Data items
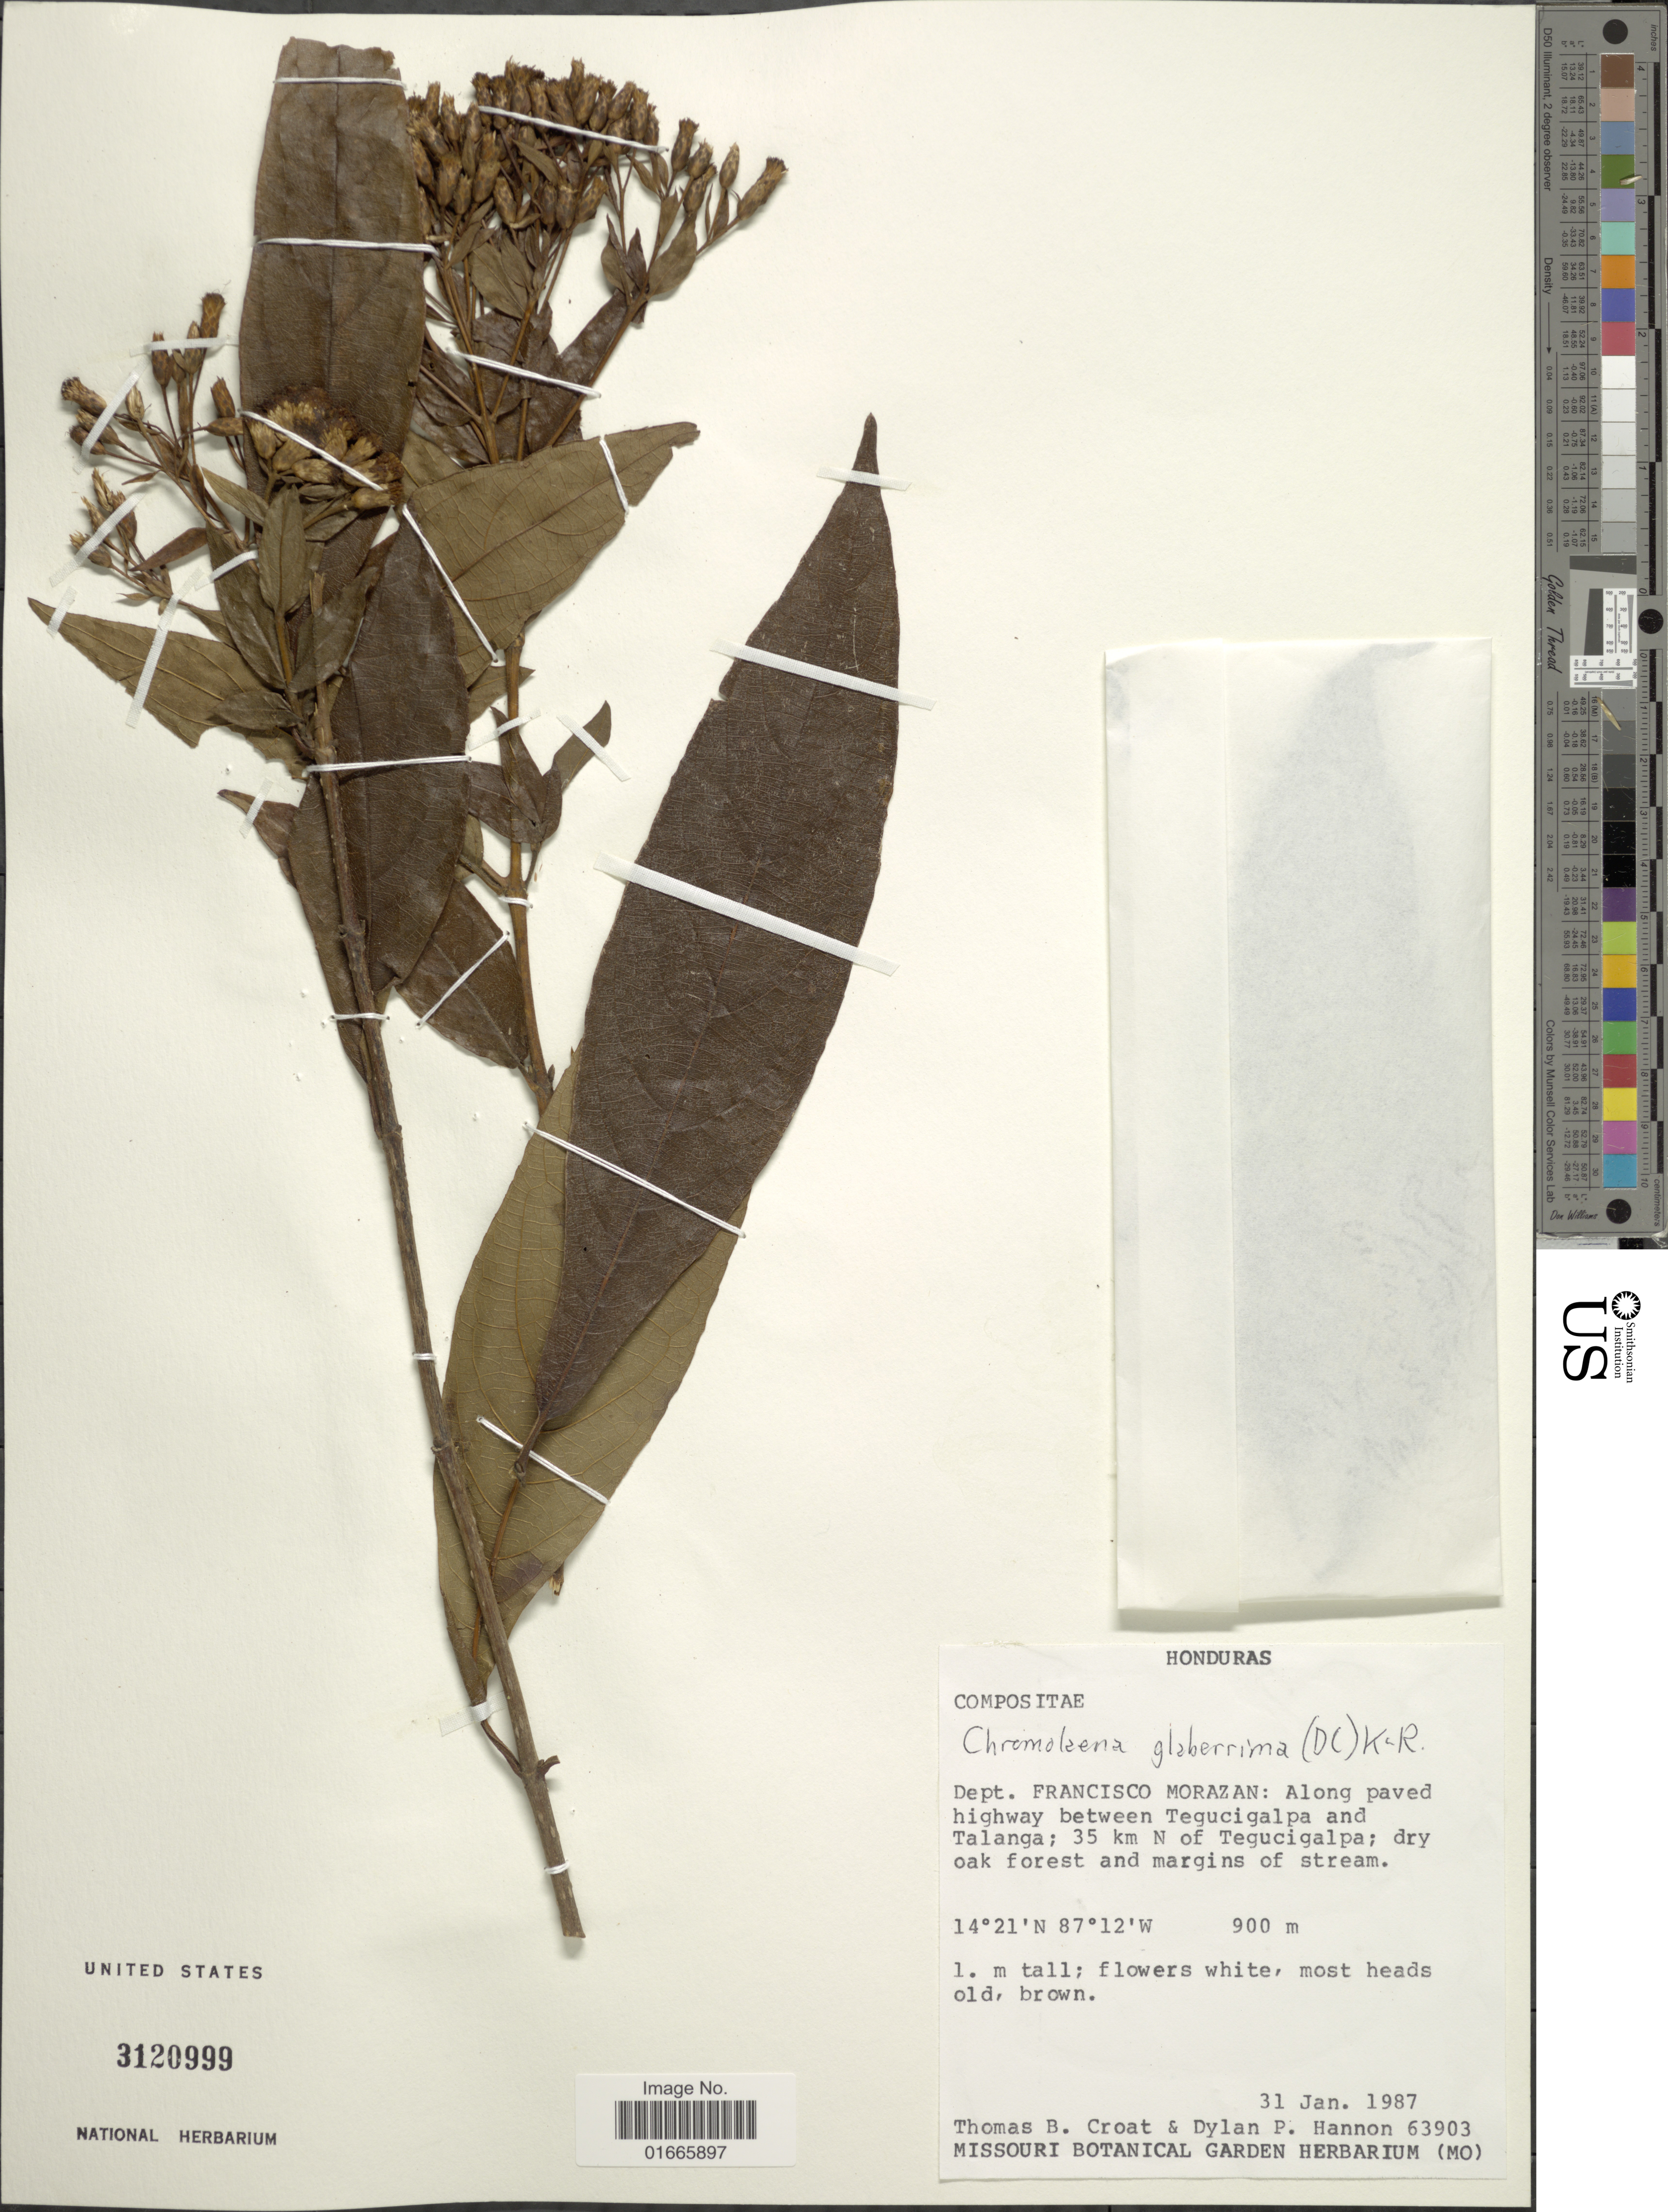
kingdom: Plantae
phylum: Tracheophyta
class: Magnoliopsida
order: Asterales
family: Asteraceae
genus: Chromolaena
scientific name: Chromolaena glaberrima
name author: (DC.) R.M. King & H. Rob.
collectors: T. B. Croat & D. Hannon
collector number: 63903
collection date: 1987-01-31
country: Honduras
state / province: Fco. Morazán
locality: Along paved highway between Tegucigalpa and Talanga; 35 km N of Tegucigalpa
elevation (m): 900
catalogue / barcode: US 3120999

WHAT YOU HAVE TO DO »
Output all of these records as a two-column CSV with the header row field,value, giving one row per catalog entry, with the entry name in the first quoted field, its value in the second, and any line breaks replaced by spaces. Leave the pictures out.

FINAL RESULT »
field,value
"kingdom:","Plantae"
"phylum:","Tracheophyta"
"class:","Magnoliopsida"
"order:","Asterales"
"family:","Asteraceae"
"genus:","Chromolaena"
"scientific name:","Chromolaena glaberrima"
"name author:","(DC.) R.M. King & H. Rob."
"collectors:","T. B. Croat & D. Hannon"
"collector number:","63903"
"collection date:","1987-01-31"
"country:","Honduras"
"state / province:","Fco. Morazán"
"locality:","Along paved highway between Tegucigalpa and Talanga; 35 km N of Tegucigalpa"
"elevation (m):","900"
"catalogue / barcode:","US 3120999"